* start Page excerpt *

There’s a heated discussion going on over at Half Sigma about the appropriateness of statutory rape laws regarding sex and minors. I’m not going to touch that with a ten-foot cattle prod at the moment, but I thought I would comment on one of “Gannon’s” arguments in opposition to the laws: Some girls are really mature for their age.

As it turns out I got involved in a certain social circle growing up where relationships between older guys and younger girls was not at all uncommon. In fact, the guy that Tracy jilted me for was 23 and she was sixteen and the age gap was barely on the periphery of the circle’s discussion. I knew a 19/14 couple in which age was the least of the issues between them. One guy I knew dated a 33 year old when he was 18 and then married a 17 year old girl when he was 23. And that’s excluding the DJ, who was one of the few that manage to escape our very wide range of acceptability. And even then only barely.

* end Page excerpt *

[Work to complete]
A. In the blog post about statutory rape laws, where is the heated discussion taking place?
B. How would you sum up the blog post about statutory rape laws in two sentences?

* start Data provided *

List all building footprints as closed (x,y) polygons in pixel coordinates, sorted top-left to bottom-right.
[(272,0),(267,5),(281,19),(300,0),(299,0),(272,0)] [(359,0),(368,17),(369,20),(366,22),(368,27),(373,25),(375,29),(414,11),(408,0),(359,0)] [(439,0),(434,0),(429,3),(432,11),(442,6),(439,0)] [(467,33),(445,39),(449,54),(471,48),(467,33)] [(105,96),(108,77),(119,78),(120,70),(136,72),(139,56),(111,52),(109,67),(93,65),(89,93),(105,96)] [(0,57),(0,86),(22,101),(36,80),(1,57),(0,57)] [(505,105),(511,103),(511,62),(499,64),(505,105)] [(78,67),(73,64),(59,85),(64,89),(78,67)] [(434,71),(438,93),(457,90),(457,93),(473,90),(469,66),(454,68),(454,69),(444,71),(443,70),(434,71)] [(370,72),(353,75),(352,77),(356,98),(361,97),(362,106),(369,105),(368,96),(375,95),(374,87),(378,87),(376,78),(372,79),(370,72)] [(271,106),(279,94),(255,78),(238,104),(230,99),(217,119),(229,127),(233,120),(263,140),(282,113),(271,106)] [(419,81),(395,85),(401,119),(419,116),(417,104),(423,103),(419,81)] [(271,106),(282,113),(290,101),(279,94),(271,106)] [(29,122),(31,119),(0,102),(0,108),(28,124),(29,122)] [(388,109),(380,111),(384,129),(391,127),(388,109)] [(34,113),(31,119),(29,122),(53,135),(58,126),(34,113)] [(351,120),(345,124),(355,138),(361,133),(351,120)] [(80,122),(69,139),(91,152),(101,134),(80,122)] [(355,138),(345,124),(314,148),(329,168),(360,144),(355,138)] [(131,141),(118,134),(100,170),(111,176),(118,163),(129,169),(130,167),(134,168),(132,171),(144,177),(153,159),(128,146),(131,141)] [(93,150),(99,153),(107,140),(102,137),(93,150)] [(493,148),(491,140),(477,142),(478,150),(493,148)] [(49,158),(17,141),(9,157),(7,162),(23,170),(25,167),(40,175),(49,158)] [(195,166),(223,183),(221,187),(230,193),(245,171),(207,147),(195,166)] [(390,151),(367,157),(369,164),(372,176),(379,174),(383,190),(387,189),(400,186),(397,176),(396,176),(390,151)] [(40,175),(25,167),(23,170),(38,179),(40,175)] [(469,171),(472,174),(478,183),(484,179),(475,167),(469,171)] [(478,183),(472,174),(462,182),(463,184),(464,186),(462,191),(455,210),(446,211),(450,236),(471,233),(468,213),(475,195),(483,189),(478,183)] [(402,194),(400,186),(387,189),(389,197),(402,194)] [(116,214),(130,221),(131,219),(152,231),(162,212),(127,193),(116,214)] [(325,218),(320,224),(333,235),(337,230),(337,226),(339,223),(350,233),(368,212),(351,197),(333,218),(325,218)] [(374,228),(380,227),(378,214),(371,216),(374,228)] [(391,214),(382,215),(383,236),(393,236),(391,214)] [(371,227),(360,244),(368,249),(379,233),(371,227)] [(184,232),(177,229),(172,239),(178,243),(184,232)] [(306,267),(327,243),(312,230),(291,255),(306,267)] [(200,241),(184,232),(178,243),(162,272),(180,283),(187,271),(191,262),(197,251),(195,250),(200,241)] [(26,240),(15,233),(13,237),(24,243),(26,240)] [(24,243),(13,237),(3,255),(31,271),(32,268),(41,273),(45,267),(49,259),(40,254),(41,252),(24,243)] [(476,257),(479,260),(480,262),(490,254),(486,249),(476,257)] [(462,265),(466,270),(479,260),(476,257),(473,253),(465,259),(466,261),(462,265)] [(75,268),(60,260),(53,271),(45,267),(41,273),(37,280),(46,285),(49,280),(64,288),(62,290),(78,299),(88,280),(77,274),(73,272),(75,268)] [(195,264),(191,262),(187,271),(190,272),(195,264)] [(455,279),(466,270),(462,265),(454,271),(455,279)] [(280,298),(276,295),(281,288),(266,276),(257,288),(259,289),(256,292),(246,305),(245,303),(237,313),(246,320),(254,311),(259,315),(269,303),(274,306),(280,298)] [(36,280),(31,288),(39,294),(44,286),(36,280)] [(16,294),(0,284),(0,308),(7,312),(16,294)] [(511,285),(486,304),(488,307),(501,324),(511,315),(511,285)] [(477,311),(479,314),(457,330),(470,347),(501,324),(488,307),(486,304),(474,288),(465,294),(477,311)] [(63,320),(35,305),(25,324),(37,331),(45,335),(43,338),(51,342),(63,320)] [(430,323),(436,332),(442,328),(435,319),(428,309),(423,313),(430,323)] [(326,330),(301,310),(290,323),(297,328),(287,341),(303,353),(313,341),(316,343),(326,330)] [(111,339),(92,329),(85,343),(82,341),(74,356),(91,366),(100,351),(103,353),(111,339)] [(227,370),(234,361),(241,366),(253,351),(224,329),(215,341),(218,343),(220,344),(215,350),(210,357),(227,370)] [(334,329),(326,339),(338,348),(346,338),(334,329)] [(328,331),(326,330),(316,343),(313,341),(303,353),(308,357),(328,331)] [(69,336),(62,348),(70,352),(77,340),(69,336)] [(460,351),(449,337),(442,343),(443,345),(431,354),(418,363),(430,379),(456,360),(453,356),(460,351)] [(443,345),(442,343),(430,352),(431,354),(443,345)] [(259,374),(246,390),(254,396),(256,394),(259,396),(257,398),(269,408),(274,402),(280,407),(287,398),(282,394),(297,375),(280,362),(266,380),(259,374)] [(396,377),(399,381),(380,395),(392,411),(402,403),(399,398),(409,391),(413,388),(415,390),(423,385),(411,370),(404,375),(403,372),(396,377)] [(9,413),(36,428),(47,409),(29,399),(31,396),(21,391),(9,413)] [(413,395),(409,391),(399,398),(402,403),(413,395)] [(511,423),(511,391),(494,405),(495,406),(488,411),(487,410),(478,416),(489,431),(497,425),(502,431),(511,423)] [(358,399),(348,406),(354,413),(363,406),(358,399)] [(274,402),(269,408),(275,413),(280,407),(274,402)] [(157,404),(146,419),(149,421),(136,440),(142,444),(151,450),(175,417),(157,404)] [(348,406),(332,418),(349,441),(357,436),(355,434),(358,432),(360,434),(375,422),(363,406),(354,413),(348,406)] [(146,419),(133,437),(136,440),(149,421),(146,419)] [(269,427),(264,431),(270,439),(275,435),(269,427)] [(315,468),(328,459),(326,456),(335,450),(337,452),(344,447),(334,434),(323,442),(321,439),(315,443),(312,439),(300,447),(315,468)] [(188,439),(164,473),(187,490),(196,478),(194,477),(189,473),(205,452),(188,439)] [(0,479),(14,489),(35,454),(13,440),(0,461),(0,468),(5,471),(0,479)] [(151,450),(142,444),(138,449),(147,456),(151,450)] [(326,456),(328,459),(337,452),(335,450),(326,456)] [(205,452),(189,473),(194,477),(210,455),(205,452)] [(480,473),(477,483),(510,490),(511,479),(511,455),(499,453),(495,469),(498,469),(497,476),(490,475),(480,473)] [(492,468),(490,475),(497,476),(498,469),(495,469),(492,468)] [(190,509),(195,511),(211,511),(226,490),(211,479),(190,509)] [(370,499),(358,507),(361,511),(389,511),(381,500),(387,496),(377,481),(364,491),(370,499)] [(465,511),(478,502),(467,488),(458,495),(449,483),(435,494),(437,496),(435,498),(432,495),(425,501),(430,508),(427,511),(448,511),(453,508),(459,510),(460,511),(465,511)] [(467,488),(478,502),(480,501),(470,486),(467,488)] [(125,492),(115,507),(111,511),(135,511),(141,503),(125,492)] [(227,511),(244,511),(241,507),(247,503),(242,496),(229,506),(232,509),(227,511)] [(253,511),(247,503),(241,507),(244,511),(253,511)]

* end Data provided *

[Task answers]
A. At Half Sigma.

B. The writer notes a heated discussion at Half Sigma over statutory rape laws and, without taking up the laws themselves, comments on Gannon's argument that some girls are really mature for their age. The writer recalls growing up in a social circle where relationships between older guys and younger girls were not uncommon and the age gaps drew little discussion.